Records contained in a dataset
=-=-=-=-=
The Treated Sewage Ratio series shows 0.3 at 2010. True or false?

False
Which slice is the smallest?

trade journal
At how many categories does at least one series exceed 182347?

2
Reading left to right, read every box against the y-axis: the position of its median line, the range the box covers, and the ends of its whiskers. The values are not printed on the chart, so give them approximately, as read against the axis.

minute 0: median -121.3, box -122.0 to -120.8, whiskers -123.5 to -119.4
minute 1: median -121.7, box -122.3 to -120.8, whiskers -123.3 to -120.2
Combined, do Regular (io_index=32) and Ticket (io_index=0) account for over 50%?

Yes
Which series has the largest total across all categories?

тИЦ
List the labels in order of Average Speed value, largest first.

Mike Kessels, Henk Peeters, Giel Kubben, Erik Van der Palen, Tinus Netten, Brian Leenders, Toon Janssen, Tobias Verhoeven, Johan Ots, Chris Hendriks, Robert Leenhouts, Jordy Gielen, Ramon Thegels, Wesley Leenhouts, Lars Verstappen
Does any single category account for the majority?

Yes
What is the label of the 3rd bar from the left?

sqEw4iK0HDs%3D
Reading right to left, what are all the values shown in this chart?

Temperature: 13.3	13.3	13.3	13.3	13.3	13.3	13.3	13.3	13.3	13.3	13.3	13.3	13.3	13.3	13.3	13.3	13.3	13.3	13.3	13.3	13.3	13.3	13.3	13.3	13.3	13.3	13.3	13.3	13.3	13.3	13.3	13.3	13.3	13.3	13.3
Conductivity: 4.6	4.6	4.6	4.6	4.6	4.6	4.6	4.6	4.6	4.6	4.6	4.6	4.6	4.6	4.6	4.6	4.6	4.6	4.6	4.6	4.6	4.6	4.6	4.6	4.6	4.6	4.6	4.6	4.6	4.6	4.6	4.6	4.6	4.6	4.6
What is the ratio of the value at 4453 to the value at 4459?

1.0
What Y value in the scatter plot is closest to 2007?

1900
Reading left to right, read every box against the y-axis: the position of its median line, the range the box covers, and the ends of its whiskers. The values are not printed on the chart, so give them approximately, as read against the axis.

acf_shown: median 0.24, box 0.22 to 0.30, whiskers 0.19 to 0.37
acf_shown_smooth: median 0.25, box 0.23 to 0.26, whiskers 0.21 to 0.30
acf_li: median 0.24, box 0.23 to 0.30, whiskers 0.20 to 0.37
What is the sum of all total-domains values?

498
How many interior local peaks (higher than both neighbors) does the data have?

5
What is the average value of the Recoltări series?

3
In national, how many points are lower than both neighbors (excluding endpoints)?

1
=-=-=-=-=
Update the records above by replacing "approximately" with "roughly" throughout, leaving everything else unchanged.

Solution ->
The Treated Sewage Ratio series shows 0.3 at 2010. True or false?

False
Which slice is the smallest?

trade journal
At how many categories does at least one series exceed 182347?

2
Reading left to right, read every box against the y-axis: the position of its median line, the range the box covers, and the ends of its whiskers. The values are not printed on the chart, so give them roughly, as read against the axis.

minute 0: median -121.3, box -122.0 to -120.8, whiskers -123.5 to -119.4
minute 1: median -121.7, box -122.3 to -120.8, whiskers -123.3 to -120.2
Combined, do Regular (io_index=32) and Ticket (io_index=0) account for over 50%?

Yes
Which series has the largest total across all categories?

тИЦ
List the labels in order of Average Speed value, largest first.

Mike Kessels, Henk Peeters, Giel Kubben, Erik Van der Palen, Tinus Netten, Brian Leenders, Toon Janssen, Tobias Verhoeven, Johan Ots, Chris Hendriks, Robert Leenhouts, Jordy Gielen, Ramon Thegels, Wesley Leenhouts, Lars Verstappen
Does any single category account for the majority?

Yes
What is the label of the 3rd bar from the left?

sqEw4iK0HDs%3D
Reading right to left, what are all the values shown in this chart?

Temperature: 13.3	13.3	13.3	13.3	13.3	13.3	13.3	13.3	13.3	13.3	13.3	13.3	13.3	13.3	13.3	13.3	13.3	13.3	13.3	13.3	13.3	13.3	13.3	13.3	13.3	13.3	13.3	13.3	13.3	13.3	13.3	13.3	13.3	13.3	13.3
Conductivity: 4.6	4.6	4.6	4.6	4.6	4.6	4.6	4.6	4.6	4.6	4.6	4.6	4.6	4.6	4.6	4.6	4.6	4.6	4.6	4.6	4.6	4.6	4.6	4.6	4.6	4.6	4.6	4.6	4.6	4.6	4.6	4.6	4.6	4.6	4.6
What is the ratio of the value at 4453 to the value at 4459?

1.0
What Y value in the scatter plot is closest to 2007?

1900
Reading left to right, read every box against the y-axis: the position of its median line, the range the box covers, and the ends of its whiskers. The values are not printed on the chart, so give them roughly, as read against the axis.

acf_shown: median 0.24, box 0.22 to 0.30, whiskers 0.19 to 0.37
acf_shown_smooth: median 0.25, box 0.23 to 0.26, whiskers 0.21 to 0.30
acf_li: median 0.24, box 0.23 to 0.30, whiskers 0.20 to 0.37
What is the sum of all total-domains values?

498
How many interior local peaks (higher than both neighbors) does the data have?

5
What is the average value of the Recoltări series?

3
In national, how many points are lower than both neighbors (excluding endpoints)?

1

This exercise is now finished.